> [Entries provided]

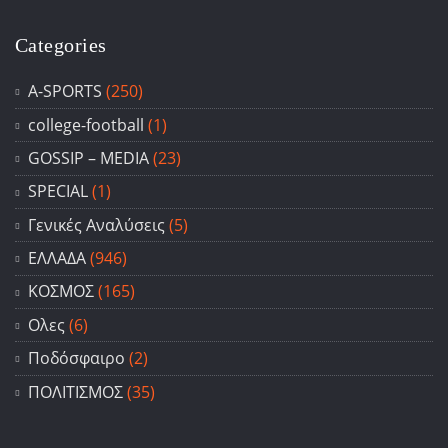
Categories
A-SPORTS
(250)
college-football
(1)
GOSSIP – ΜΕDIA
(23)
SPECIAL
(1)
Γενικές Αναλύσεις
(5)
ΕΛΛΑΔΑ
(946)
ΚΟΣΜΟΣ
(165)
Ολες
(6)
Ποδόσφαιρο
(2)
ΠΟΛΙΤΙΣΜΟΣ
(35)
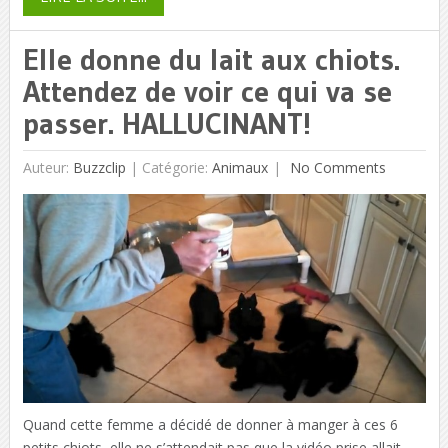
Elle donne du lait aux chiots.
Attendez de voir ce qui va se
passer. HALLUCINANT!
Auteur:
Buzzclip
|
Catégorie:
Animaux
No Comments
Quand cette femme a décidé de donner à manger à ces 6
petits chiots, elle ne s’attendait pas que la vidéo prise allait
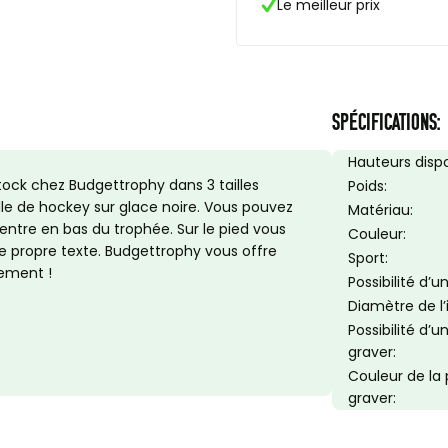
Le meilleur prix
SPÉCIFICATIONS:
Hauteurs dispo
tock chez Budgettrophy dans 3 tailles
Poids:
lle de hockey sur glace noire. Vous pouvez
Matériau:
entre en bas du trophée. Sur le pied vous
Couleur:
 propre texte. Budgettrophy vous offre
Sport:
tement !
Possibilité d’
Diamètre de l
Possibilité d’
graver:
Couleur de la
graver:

--

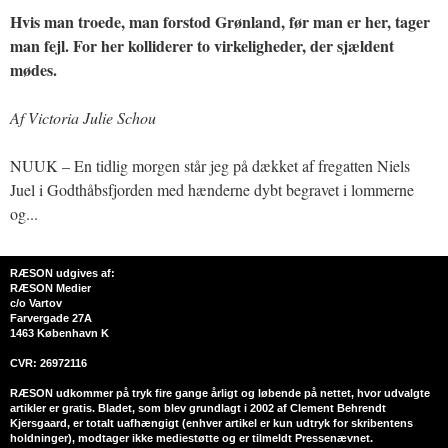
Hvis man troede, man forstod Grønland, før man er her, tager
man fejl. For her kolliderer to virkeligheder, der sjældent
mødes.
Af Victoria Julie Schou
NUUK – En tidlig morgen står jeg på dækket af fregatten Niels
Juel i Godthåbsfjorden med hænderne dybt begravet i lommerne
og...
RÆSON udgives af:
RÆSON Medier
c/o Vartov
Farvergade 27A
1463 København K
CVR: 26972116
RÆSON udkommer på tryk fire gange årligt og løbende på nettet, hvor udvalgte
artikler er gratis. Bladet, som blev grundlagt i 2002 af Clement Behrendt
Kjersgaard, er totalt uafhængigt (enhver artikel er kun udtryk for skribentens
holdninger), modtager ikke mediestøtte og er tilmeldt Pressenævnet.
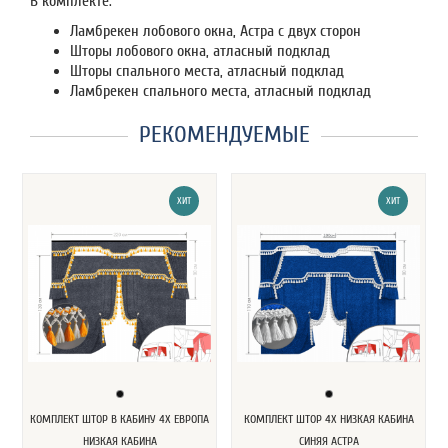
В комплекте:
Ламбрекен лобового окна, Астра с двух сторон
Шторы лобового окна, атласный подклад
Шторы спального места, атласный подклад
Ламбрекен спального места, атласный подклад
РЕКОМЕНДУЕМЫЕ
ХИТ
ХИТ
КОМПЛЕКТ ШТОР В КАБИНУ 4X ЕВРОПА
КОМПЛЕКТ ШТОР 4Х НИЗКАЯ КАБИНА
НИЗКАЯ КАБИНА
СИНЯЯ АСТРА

> [Work instruction]
Copy out the lines of the listing from the one containing "Elle donne du lait aux chiots." to the one containing "petits chiots, elle", both included, keeping every character as it stands.

> [Solution]
Elle donne du lait aux chiots.
Attendez de voir ce qui va se
passer. HALLUCINANT!
Auteur:
Buzzclip
|
Catégorie:
Animaux
No Comments
Quand cette femme a décidé de donner à manger à ces 6
petits chiots, elle ne s’attendait pas que la vidéo prise allait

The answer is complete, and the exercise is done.